Mix-up with paternity test result
ROBERT Green, 31, of Mount Burrell, near Nimbin, was the last to learn that Shiyanne Simpson was not his daughter.
Mr Green's girlfriend, Laurinda Simpson, 27, gave birth to the baby girl in May.
However, to placate the mother of her former partner, Ms Simpson agreed to undergo a paternity test through the Department of Community Services.
What she had not counted on was DoCS informing the ex-partner's mother of the results before either herself or her new partner.
Lawyers have told the Tweed Daily News' sister paper The Northern Star the department's actions appeared to be in breach of the Privacy Act.
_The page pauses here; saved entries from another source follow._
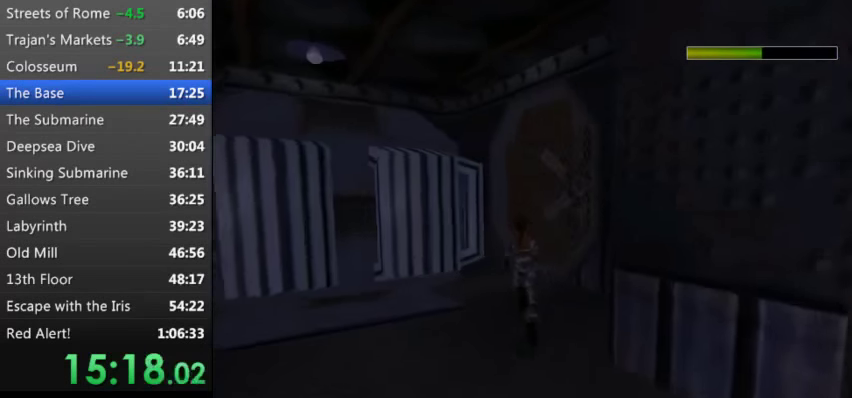
{"keys": ["left", "up"], "events": [[267, "t", "up"], [400, "left", "down"]]}
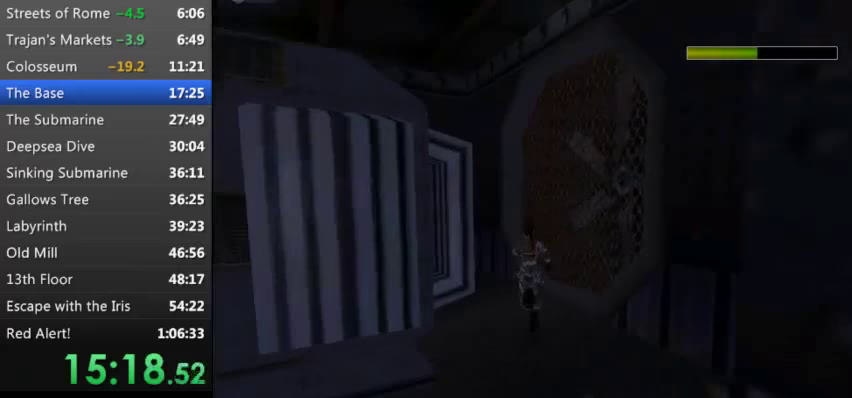
{"keys": ["left", "up"], "events": []}
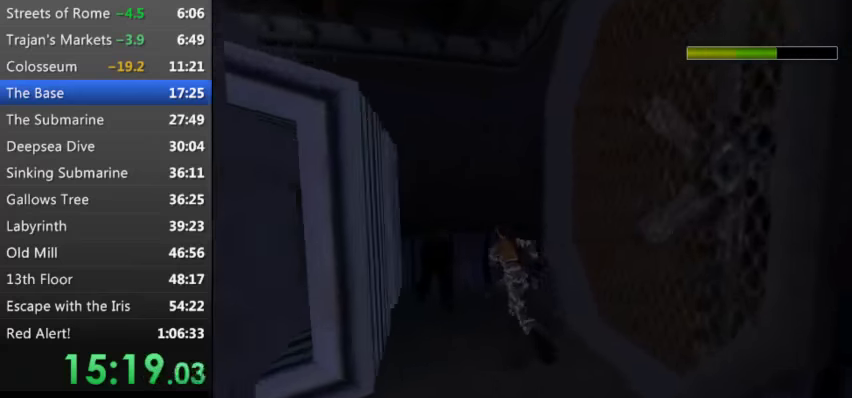
{"keys": ["left", "up"], "events": [[167, "left", "up"], [333, "left", "down"]]}
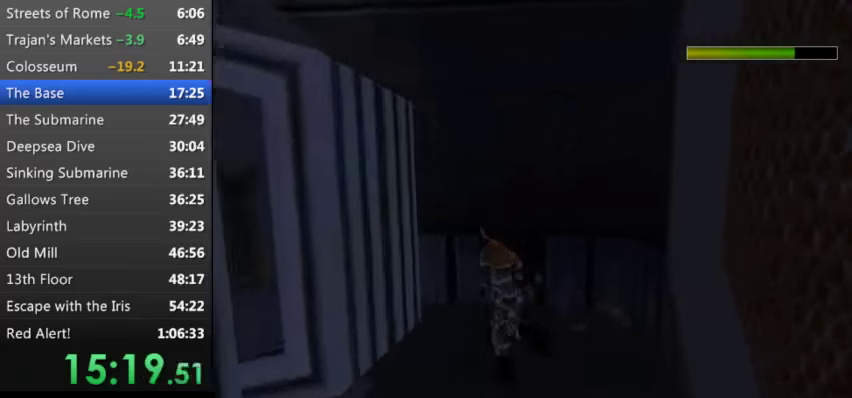
{"keys": ["left"], "events": [[400, "up", "up"]]}
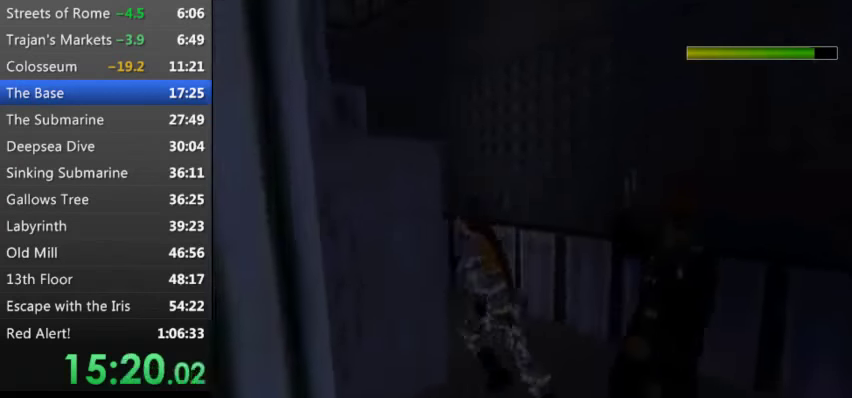
{"keys": ["w"], "events": [[467, "w", "down"], [500, "left", "up"]]}
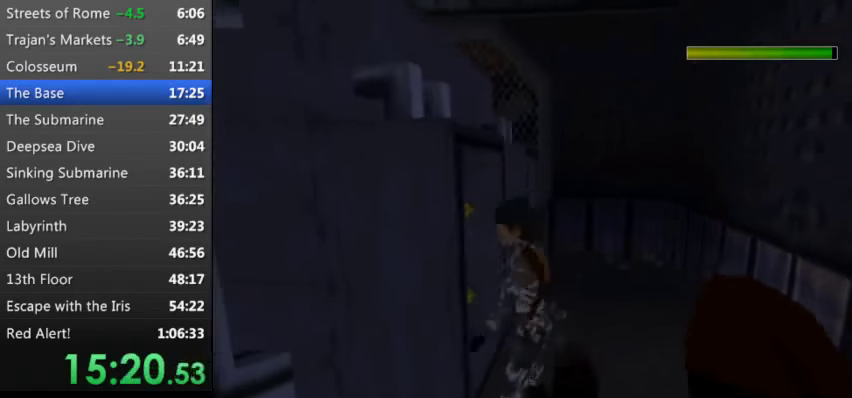
{"keys": ["w"], "events": [[67, "w", "up"], [133, "w", "down"], [200, "w", "up"], [233, "w", "down"], [300, "w", "up"], [367, "w", "down"], [433, "w", "up"], [467, "w", "down"]]}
Under the act, only the person whose blood or tissue has been taken had the right to know the result of medical tests. Only Mr Green and Ms Simpson undertook the tests.
DoCS concedes the grandmother had no legal right to be informed of the results, blaming the clinic that conducted the tests for the breach.
A department spokesman said the error occurred when the laboratory sent the results directly to Ms Simpson rather than to DoCS.
When the department realised this they telephoned the grandmother to tell her that her son, who now lives in Queensland, was the baby's father. This is despite the former partner not being tested and not making any attempt to see the baby or inquire about her welfare.
The apparent privacy breach meant the baby's grandmother told people about the result, with word quickly spreading throughout the close-knit Nimbin community.
As a consequence, many of their friends found out Mr Green was not the father before he did. “It was very embarrassing,” he said.
Ms Simpson claims she did not know she was already pregnant when she began the relationship with Mr Green.
“I honestly believed Robert was the father,” she said.
Ms Simpson, who has already had one child removed by DoCS, and Mr Green, who has previously been jailed for malicious damage, feel they are have reformed and should be treated the same as everyone else.